The important properties are:

• low attacker privilege requirement
• stored payload
• execution in the Docmost origin
• scope change
• meaningful confidentiality impact because the script can access victim-visible in-app data

User interaction remains required because the victim has to activate the attachment link/icon. That is why UI:R is correct.

But once that interaction happens, the security boundary has already failed much earlier: the application stored a dangerous scheme and rendered it back into an execution sink.

Disclosure

I reported the issue privately through GitHub Security Advisories with:

• root-cause analysis
• a live HTTP PoC
• stored JSON evidence
• rendered HTML sink evidence
• a pinned disposable test lab

The issue was accepted, assigned CVE-2026-34212, and published on April 14, 2026.

The public advisory currently lists:

• affected version: 0.70.3
• patched version: 0.71.0

My live validation was performed on v0.70.3, which matched the published vulnerable version.

What This Bug Actually Teaches

The main lesson here is not simply "sanitize URLs."

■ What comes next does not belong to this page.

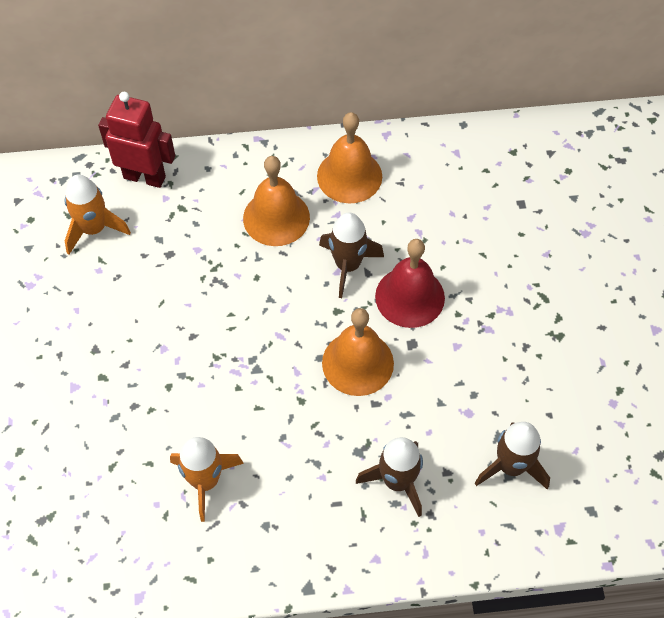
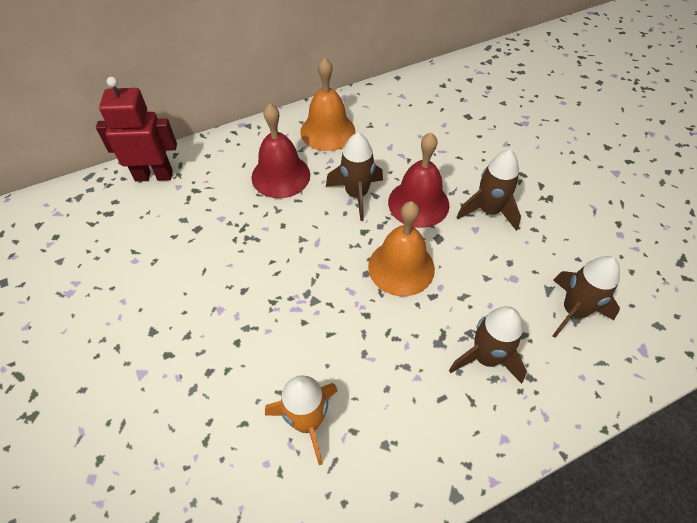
camera: 20 degrees left, 5 degrees down
(94, 229) = (119, 228): orange rocket -> none
(276, 217) = (281, 175): orange bell -> red bell
(482, 330) = (488, 211): none -> brown rocket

Everybody already knows that.

The more interesting lesson is:

if an application has one safe URL-bearing node type and one unsafe URL-bearing node type, the unsafe one is the real policy.

Rich-text systems often accumulate custom extensions faster than they accumulate security review.

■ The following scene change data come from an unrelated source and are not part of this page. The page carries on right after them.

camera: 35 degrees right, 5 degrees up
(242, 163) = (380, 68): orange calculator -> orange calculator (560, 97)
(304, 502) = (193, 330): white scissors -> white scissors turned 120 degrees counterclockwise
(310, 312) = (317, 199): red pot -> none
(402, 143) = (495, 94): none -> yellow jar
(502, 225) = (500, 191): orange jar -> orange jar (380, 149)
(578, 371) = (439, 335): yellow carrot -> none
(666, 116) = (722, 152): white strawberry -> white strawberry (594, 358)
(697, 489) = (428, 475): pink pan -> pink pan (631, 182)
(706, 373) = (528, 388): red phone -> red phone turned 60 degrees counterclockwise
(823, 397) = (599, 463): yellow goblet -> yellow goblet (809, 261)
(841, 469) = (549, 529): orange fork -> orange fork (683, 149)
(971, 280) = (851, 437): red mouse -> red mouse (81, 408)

That creates exactly this kind of asymmetry:

• the standard link path is hardened
• the attachment path is treated as "internal" or "special"
• the special path quietly becomes the easier XSS sink

This bug also shows why schema validation is not enough.

jsonToNode() verified that the content was structurally valid ProseMirror data. It did not prove that the content was safe to render.

Those are different questions.

Security review gets much sharper when you keep those questions separate:

• is this content structurally valid?
• is this content safe to store?
• is this content safe to render at every sink?

The attachment node passed the first question and failed the third.

That is how stored content bugs survive inside otherwise well-structured editor pipelines.

Key Points

• Docmost accepted raw attachment node URLs in page content.
• Server-side page validation checked ProseMirror schema shape, not URL-scheme safety.
• The vulnerable attachment node rendered data-attachment-url and anchor href directly from attacker-controlled input.
• The client helper getFileUrl() returned unknown schemes unchanged.
• Normal link nodes already blocked javascript:, but attachment nodes did not.
• A low-privileged editor could plant the payload once and target later viewers.
• The live PoC proved both stored persistence and rendered executable sink.
• The fix in v0.71.0 added sanitizeUrl handling to the attachment node and client fallback path.

Final Words

This vulnerability was not about a browser quirk.

It was about a custom content node that bypassed the application's own URL safety assumptions.

Docmost accepted an attacker-controlled attachment URL, preserved it through storage, and then rendered it back into a live anchor in the application origin.

That is why it became CVE-2026-34212.

The patch in v0.71.0 closed the active XSS path cleanly, but the broader lesson is the one worth keeping:

in editor-heavy applications, every custom node that can carry a URL is its own security boundary, and it has to be reviewed like one.